Мы, дети земли, над землей измывались так долго, —
я тщусь возвратить хоть крупицу добра за долги.
* * *
Мою случайную улыбку
он проглотил, как щука рыбку,
смахнул, как бабочку с цветка.
Сказал, собрав на лбу морщины:
“Глупа улыбка без причины
и подозрительна слегка”.
Я попусту не конфликтую.
Ушла я в комнату другую,
где улыбалась всем подряд:
в хрустальной вазочке мимозе
и кактусу в нелепой позе,
часам, что на стене висят.
В ответ мне лампочка мигнула,
и распрямилась спинка стула,
и кот мурлыкнул мне: “Привет!”
Здесь были все в ладу со мною
и отзывались мне душою,
которой якобы в них нет.
* * *
Две любви мне судьба даровала.
Две мужские любви до гроба.
Две глубокие — не измерить,
а тяжелые — как вериги.
Я сама одного любила,
не из этих двоих, другого.
Этот сердцем не зацепился,
сигаретным дымком растаял.
Две любви мне судьба даровала…
Я упрек обратила к небу:
ты почто мне дало такие,
две глубокие — не измерить,
а тяжелые — как вериги?
Мне ответил небесный голос:
“Не кощунствуй, коням дареным —
ты же знаешь! — в зубы не смотрят”.
* * *
Да полноте! Выживет баба с коровой
в забытой властями слепой глухомани.
Из тех, кто едой не травился в столовой,
из тех, кто не нашивал сотни в кармане,
кто все по старинке и доит, и косит,
кто подлости города не понимает,
кто брак ширпотреба за модное носит,
кто хлеб из безмолвной земли вынимает.
* * *
Вот щенок, в переплет не по силам щенячьим попавший,
пропавший,
от пинков и клыков
беззащитностью лишь отгорожен,
неухожен,
и на пузике голом — незаживший шнурок пуповины.

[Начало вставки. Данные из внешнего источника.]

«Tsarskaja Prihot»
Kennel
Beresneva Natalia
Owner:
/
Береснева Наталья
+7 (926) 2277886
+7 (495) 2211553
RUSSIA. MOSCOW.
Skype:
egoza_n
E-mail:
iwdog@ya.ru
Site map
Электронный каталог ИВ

Там, где ломятся в винный,
возле входа в святилище пьяниц,
где вцепляется в глотку голодранцу другой голодранец,
где обрубки-слова — будто лай озверевших овчарок,
как он грязен и жалок!
Он лизнет хоть какую к нему обращенную руку,
даже ту, что потащит на крестную муку
иль подкормит, а там обдерет на базарную шапку…

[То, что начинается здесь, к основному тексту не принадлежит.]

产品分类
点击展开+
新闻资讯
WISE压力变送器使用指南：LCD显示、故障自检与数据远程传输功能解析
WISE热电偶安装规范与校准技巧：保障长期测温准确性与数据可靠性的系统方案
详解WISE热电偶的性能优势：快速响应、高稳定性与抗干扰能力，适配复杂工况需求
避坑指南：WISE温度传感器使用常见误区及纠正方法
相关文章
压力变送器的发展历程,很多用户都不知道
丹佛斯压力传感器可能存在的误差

Я уйти не могу, подбираю случайную тряпку
и, щенка завернув, устремляюсь в давильню трамвая,
изумляясь тому, что душа во мне — вроде живая.
Вот приедем домой, в родничок доброты окунемся,
как-нибудь перебьемся,
вместе бедствовать будем и у неба просить пропитанья.
Глажу мокрую шерстку, больна от чужого страданья,
от дрожанья надежды, проснувшейся в тельце застылом.
Я спасаю щенка. Мне Россию спасти — не по силам.